Sunday, October 6, 2013

Carrot-Ginger Red Cabbage Slaw

Crispy salads from cabbage make really nice sides to fall meals.  We enjoyed this Japanese-inspired slaw with pork tenderloin.  If you like the carrot-ginger dressing on salads served at Japanese restaurants, you know what a nice match it is to grilled and roasted meats and fish.  Leftover sliced pork and the slaw make really good lunch tacos the following day.  This slaw is also a fresh and crunchy foil for vegetarian fall offerings like winter squash gratins.

Red cabbage is a vibrant choice.  You can also make this with green, savoy or napa cabbage.  Leftover steamed or roasted Brussels sprouts could get new life from this zesty dressing too. 

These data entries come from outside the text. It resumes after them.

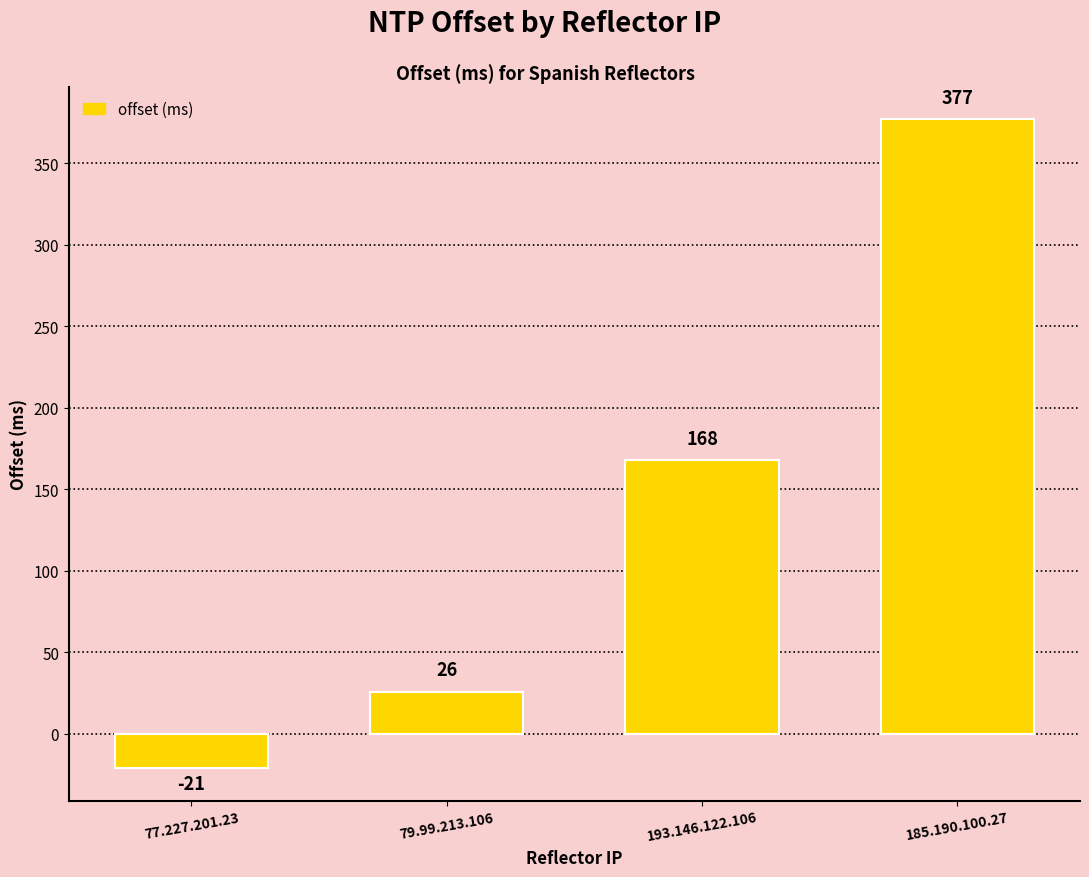

Between 77.227.201.23 and 193.146.122.106, which is larger?

193.146.122.106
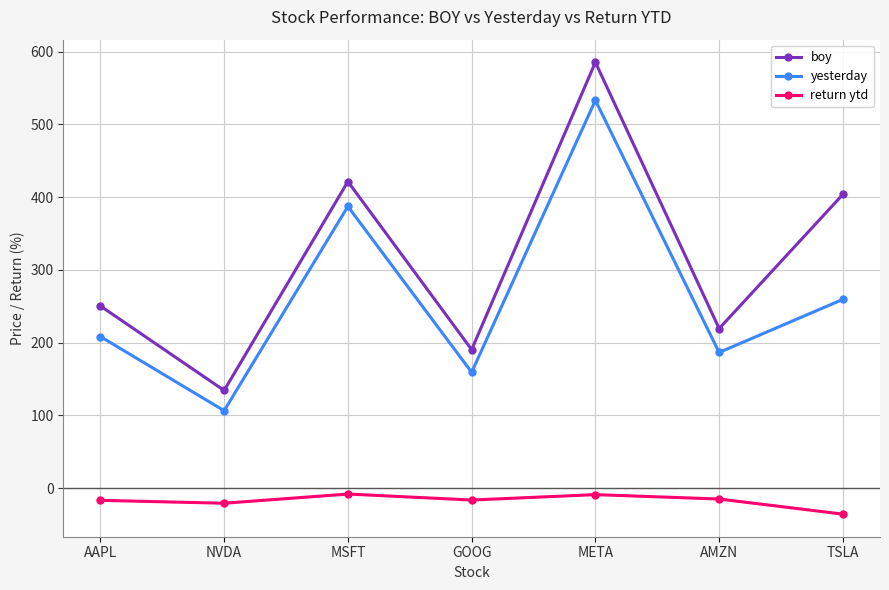

True or false: return ytd and yesterday intersect in this chart.

False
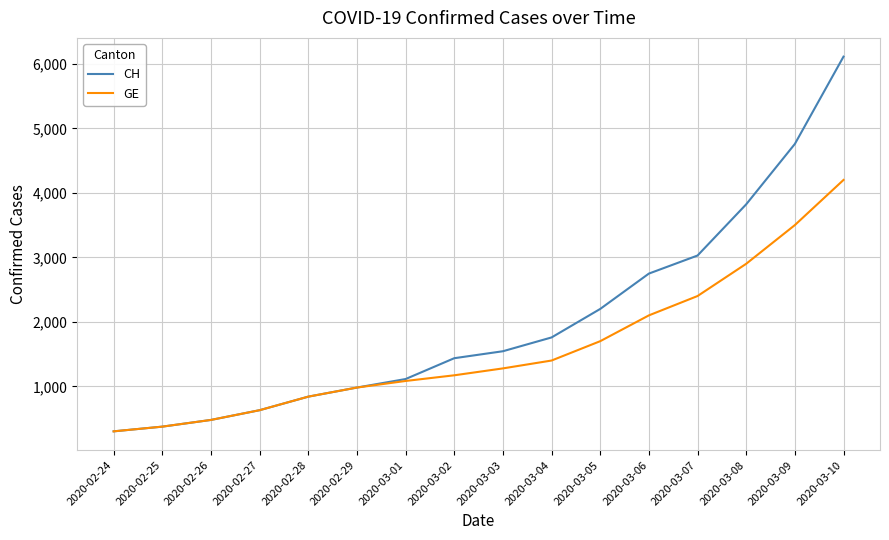

Does the chart have visible grid lines?

Yes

Carrot- Ginger Red Cabbage Slaw
Makes a little over 2 cups, serves 4

1 tablespoon grated fresh ginger
1 small carrot- finely grated
2 tablespoons mayonnaise
1/2 t grainy or Dijon mustard
Juice ½ lemon
Salt & pepper
Optional: ½ teaspoon honey, hot sauce

½ red cabbage, thinly sliced

  1. Make the dressing.  Combine the first five ingredients, ginger through lemon juice in a small bowl.  It is helpful to grate the ginger and carrot into the bowl first using a very fine grater.  
  2. Then add the mayonnaise, mustard and lemon juice.  Taste and add salt and black pepper as needed.   
  3. You may also enjoy a sweeter or hotter version—add honey or hot sauce to taste.  Start with ½ teaspoon honey and/or a few dashes of hot sauce.  
  4. Combine dressing with thinly sliced cabbage.  Be sure to cover the cabbage entirely so it will all cure in the dressing.  
  5. Cover and refrigerate at least one hour before serving.  Your slaw is ready when the cabbage is slightly wilted but retains some crunch.